Any marriage counsellor will tell you that communication is the key to a healthy marriage. In order for your marriage to remain strong you need to be able to talk to your spouse about everything – including things that might be hard. Anyone can have an argument, but it takes a certain degree of courage and trust to be able to have a productive conversation about a difficult topic. For many people, starting a difficult conversation is the hardest part – you will find tips to help you with this below.
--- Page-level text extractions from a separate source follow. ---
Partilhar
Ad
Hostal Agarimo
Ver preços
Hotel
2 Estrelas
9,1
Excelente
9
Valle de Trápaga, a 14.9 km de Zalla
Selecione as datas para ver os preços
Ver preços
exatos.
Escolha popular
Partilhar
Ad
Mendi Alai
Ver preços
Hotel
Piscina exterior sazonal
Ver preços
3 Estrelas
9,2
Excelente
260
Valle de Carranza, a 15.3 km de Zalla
*The Importance of Communication in Marriage*

Good communication in a marriage requires a conscious effort by both parties. Having a light conversation at the dinner table is very different from the process of working through a tough issue or a challenge that comes up in your marriage. In order to have a productive conversation with your spouse there needs to be a certain degree of trust in the relationship – trust that you both have each other’s best interests in mind, even if you have differing opinions. The simple act of having a tough conversation with your spouse is an indication of trust and respect. It shows that you value your relationship and you value the other person enough to want to work through the hard times instead of simply arguing or ignoring the issue. Unfortunately, having a hard conversation with your spouse can be very difficult at times but it is something you can learn to do over time.

*Tips for Starting a Tough Conversation*

The worst thing you can do when starting a difficult conversation with your spouse is to begin with an accusation. If you start things off like that your spouse will likely feel defensive and the conversation may not move in a productive direction. Instead, open up the conversation with a simple statement like, “I’d like to talk to you about [fill in the blank]”. This is enough to open your spouse up to the topic you want to discuss without making any accusatory statements. 

In addition to carefully choosing your opening line, you should also think about the timing for the conversation. It is not a good idea to start a difficult conversation when you or your spouse is very stressed or tired – wait until you are able to give each other your full attention. While you are waiting for the right time, it may be a good idea for you to write down some of your thoughts on paper. This will help you to focus yourself for the conversation so you do not get off-track and it will help you review things to make sure you aren’t making any accusations. When it comes time for the conversation, be open and honest with your spouse and try to avoid statements that include the word, “but”. 

After you bring up the main point for discussion and address some of your concerns, take a step back and allow your spouse to respond. Do not interrupt your spouse – they gave you their attention at the beginning of the conversation and now it is your turn to return the favor. While your spouse is speaking, it is important that you actually listen and consider their side of the issue – do not simply wait for them to stop speaking so you can start again. After you’ve both had time to speak, work together to come up with a solution for the problem and do not be afraid to consider a compromise. It may also come to pass that you cannot come to an agreement at that time – that is okay too, you can agree to revisit the topic later.

If you truly love your spouse and value your marriage you will make an effort to work through the hard times together. This may mean having the occasional tough conversation and it might not always go the way you think it will. Still, if you put in the time and effort to communicate with your spouse your marriage will be better for it.

~ Glen Community Support


----------